Data entries
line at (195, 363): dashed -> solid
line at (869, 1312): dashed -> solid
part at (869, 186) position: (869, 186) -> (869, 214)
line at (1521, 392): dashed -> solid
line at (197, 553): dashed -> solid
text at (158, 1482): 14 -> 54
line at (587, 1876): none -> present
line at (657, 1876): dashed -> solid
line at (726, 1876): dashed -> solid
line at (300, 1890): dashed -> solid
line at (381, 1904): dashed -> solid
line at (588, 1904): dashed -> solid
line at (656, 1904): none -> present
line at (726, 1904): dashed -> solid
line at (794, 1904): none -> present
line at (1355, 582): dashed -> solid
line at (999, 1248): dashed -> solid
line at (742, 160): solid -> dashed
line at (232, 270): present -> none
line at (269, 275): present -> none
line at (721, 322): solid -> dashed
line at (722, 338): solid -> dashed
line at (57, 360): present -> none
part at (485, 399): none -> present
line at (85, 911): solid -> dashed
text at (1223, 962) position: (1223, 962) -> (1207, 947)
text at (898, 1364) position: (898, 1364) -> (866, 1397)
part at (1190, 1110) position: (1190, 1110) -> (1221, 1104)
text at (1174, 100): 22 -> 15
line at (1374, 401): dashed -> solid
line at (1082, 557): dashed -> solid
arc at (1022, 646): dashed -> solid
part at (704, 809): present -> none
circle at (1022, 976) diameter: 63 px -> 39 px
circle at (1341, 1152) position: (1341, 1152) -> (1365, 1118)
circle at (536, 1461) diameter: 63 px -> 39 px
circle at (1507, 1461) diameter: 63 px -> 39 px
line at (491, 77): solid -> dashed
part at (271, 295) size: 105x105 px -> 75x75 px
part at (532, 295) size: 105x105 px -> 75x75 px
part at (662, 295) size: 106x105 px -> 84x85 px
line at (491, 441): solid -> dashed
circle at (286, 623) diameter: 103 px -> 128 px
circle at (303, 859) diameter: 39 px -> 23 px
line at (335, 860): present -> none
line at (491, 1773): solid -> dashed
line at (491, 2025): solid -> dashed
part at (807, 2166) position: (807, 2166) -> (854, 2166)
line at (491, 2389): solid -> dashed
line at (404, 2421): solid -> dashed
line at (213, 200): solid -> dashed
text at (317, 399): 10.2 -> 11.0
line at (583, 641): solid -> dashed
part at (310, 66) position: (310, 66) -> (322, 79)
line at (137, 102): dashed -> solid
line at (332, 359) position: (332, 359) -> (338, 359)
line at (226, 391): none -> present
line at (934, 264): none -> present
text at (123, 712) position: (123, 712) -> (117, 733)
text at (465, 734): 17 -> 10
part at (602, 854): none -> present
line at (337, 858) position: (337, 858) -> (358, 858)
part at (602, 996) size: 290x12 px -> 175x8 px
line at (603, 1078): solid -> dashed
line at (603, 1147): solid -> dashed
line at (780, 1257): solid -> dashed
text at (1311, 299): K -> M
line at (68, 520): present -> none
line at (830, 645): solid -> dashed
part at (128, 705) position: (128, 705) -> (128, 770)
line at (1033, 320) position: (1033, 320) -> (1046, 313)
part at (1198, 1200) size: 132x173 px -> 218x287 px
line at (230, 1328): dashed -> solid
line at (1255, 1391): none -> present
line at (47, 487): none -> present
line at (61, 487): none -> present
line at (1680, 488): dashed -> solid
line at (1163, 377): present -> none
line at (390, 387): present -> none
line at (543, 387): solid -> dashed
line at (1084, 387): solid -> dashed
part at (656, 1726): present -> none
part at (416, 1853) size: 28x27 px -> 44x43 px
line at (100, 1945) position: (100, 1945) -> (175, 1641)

◆ BRIEF: Reproduce the entire listing above line by line, keeping every character unchanged.

◆ THE SOLUTION:
line at (195, 363): dashed -> solid
line at (869, 1312): dashed -> solid
part at (869, 186) position: (869, 186) -> (869, 214)
line at (1521, 392): dashed -> solid
line at (197, 553): dashed -> solid
text at (158, 1482): 14 -> 54
line at (587, 1876): none -> present
line at (657, 1876): dashed -> solid
line at (726, 1876): dashed -> solid
line at (300, 1890): dashed -> solid
line at (381, 1904): dashed -> solid
line at (588, 1904): dashed -> solid
line at (656, 1904): none -> present
line at (726, 1904): dashed -> solid
line at (794, 1904): none -> present
line at (1355, 582): dashed -> solid
line at (999, 1248): dashed -> solid
line at (742, 160): solid -> dashed
line at (232, 270): present -> none
line at (269, 275): present -> none
line at (721, 322): solid -> dashed
line at (722, 338): solid -> dashed
line at (57, 360): present -> none
part at (485, 399): none -> present
line at (85, 911): solid -> dashed
text at (1223, 962) position: (1223, 962) -> (1207, 947)
text at (898, 1364) position: (898, 1364) -> (866, 1397)
part at (1190, 1110) position: (1190, 1110) -> (1221, 1104)
text at (1174, 100): 22 -> 15
line at (1374, 401): dashed -> solid
line at (1082, 557): dashed -> solid
arc at (1022, 646): dashed -> solid
part at (704, 809): present -> none
circle at (1022, 976) diameter: 63 px -> 39 px
circle at (1341, 1152) position: (1341, 1152) -> (1365, 1118)
circle at (536, 1461) diameter: 63 px -> 39 px
circle at (1507, 1461) diameter: 63 px -> 39 px
line at (491, 77): solid -> dashed
part at (271, 295) size: 105x105 px -> 75x75 px
part at (532, 295) size: 105x105 px -> 75x75 px
part at (662, 295) size: 106x105 px -> 84x85 px
line at (491, 441): solid -> dashed
circle at (286, 623) diameter: 103 px -> 128 px
circle at (303, 859) diameter: 39 px -> 23 px
line at (335, 860): present -> none
line at (491, 1773): solid -> dashed
line at (491, 2025): solid -> dashed
part at (807, 2166) position: (807, 2166) -> (854, 2166)
line at (491, 2389): solid -> dashed
line at (404, 2421): solid -> dashed
line at (213, 200): solid -> dashed
text at (317, 399): 10.2 -> 11.0
line at (583, 641): solid -> dashed
part at (310, 66) position: (310, 66) -> (322, 79)
line at (137, 102): dashed -> solid
line at (332, 359) position: (332, 359) -> (338, 359)
line at (226, 391): none -> present
line at (934, 264): none -> present
text at (123, 712) position: (123, 712) -> (117, 733)
text at (465, 734): 17 -> 10
part at (602, 854): none -> present
line at (337, 858) position: (337, 858) -> (358, 858)
part at (602, 996) size: 290x12 px -> 175x8 px
line at (603, 1078): solid -> dashed
line at (603, 1147): solid -> dashed
line at (780, 1257): solid -> dashed
text at (1311, 299): K -> M
line at (68, 520): present -> none
line at (830, 645): solid -> dashed
part at (128, 705) position: (128, 705) -> (128, 770)
line at (1033, 320) position: (1033, 320) -> (1046, 313)
part at (1198, 1200) size: 132x173 px -> 218x287 px
line at (230, 1328): dashed -> solid
line at (1255, 1391): none -> present
line at (47, 487): none -> present
line at (61, 487): none -> present
line at (1680, 488): dashed -> solid
line at (1163, 377): present -> none
line at (390, 387): present -> none
line at (543, 387): solid -> dashed
line at (1084, 387): solid -> dashed
part at (656, 1726): present -> none
part at (416, 1853) size: 28x27 px -> 44x43 px
line at (100, 1945) position: (100, 1945) -> (175, 1641)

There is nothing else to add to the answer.